Michael Godfrey -- Research Interests

My general research area is software engineering. In particular, I am interested in abstract representations of programs at different levels of detail. My research on this topic has drawn from several sub-areas of software engineering: software configuration management, module interconnection languages, software architecture, program understanding, and practical approaches to formal specification of program components.

One of the key problems in building and maintaining large programs is gaining an appropriate understanding of the system components and how they interact, as well as determining a suitable way of representing this information. Module interconnection languages (MILs), software configuration management systems, program understanding environments, and software architecture descriptions have all attempted to address these issues, with varying degrees of success. In particular, techniques for system modelling -- a sub-area of configuration management -- typically incorporate only a small amount of the information available about a system and its components. System modelling notations are usually oriented toward efficient building, rather than human understanding; consequently, they are often inherently textual, inscrutable, tied to particular languages or environments, inflexible, ad hoc, and without formal foundations.

The general goal of my research has been to improve existing system modelling techniques by incorporating ideas from MILs, program understanding, software architecture, and formal specification.

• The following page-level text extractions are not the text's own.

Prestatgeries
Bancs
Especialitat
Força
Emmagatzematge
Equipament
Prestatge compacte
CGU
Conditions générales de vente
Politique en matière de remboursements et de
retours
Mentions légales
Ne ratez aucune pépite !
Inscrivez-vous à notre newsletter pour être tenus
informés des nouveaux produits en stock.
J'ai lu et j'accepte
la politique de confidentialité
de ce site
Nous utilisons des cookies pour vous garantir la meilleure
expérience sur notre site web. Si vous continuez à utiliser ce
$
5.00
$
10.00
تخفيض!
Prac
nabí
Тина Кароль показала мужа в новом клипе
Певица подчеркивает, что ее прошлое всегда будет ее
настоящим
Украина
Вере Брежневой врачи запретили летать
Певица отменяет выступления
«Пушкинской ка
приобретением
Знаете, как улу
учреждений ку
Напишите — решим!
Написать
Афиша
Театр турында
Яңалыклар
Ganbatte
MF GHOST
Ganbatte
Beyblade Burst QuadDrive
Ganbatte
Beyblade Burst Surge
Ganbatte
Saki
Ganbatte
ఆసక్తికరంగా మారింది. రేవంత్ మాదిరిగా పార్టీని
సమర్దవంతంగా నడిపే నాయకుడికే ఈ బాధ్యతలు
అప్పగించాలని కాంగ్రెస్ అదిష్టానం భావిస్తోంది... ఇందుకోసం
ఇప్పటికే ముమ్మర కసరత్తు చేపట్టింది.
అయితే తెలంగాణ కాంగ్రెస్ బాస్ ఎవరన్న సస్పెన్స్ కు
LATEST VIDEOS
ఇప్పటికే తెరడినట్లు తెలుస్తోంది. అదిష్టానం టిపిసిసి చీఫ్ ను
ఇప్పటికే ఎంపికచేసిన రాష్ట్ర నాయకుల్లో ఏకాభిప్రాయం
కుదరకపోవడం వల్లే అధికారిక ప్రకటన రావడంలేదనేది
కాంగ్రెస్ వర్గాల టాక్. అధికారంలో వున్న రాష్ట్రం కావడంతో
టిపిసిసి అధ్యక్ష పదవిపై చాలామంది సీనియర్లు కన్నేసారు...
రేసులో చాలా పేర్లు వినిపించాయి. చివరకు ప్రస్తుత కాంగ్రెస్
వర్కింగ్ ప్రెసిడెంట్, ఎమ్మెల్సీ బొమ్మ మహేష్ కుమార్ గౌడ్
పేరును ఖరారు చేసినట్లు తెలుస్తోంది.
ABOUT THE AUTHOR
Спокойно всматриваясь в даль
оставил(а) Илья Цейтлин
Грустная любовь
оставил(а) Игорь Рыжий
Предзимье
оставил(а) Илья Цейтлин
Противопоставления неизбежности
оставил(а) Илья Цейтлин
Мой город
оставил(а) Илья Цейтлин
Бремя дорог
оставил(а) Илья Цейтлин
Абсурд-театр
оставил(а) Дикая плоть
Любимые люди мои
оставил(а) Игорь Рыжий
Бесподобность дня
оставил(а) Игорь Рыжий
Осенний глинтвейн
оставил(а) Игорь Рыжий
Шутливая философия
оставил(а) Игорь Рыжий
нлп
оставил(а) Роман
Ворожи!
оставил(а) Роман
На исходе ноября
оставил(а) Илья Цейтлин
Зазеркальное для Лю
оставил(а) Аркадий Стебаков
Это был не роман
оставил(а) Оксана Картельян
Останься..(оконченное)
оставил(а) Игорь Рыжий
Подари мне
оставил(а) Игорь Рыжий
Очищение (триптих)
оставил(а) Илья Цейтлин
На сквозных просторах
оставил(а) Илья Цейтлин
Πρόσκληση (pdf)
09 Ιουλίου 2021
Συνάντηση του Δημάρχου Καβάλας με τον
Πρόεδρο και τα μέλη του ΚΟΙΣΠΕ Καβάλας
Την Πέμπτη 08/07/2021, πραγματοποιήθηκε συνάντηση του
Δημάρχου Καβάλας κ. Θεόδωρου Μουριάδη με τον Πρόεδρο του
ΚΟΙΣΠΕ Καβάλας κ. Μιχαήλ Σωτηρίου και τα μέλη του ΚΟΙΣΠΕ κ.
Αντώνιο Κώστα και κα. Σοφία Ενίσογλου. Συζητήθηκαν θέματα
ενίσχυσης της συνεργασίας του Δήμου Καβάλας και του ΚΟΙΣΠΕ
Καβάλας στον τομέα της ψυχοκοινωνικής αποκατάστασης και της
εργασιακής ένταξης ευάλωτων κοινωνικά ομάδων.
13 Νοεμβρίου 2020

My basic strategy has been to use a program understanding-like approach to derive useful information about programs, their components, and component interconnections. This information is then stored with the components in the system repository; it provides a means for distinguishing between different versions of system components and of tracing system and component evolution.

For my doctoral research, these ideas were implemented in a system called ConForm (Configuration Formalism), a framework for versioned system modelling that is visual and formally defined. The ConForm framework is innovative in several ways: architectural information, such as system structure and component interconnections, is explicitly modelled, as are relationships between versions of components based on this information; the core data model is independent of any implementation language or platform, but may be extended to handle languages such as C; user-defined architectural constraints on systems may be defined and enforced; system models may be represented and manipulated either textually or visually; and the data model and calculus of system construction have been formally defined using the Z specification language. A prototype of the ConForm framework has been constructed as a proof of concept, using the formal definition as a guide. This prototype, which implements both the textual and visual aspects of ConForm, provides automated support for the browsing of version families of systems and components, as well as the creation and verification of new systems from existing components.

My immediate post-dissertation research plan has two main goals: First, I intend to validate my ideas by applying them to industrial software systems; I have already made preliminary contacts in industry. Second, I intend to continue to investigate architectural aspects of software systems; in particular, I am interested in researching the visual and formal aspects of system configuration. My long-term goal is to study the software engineering version of the key problem of the information age: Given large amounts of information about a program and its components, how does one decide what information is useful, how should the useful information be organized, and what should be done with it.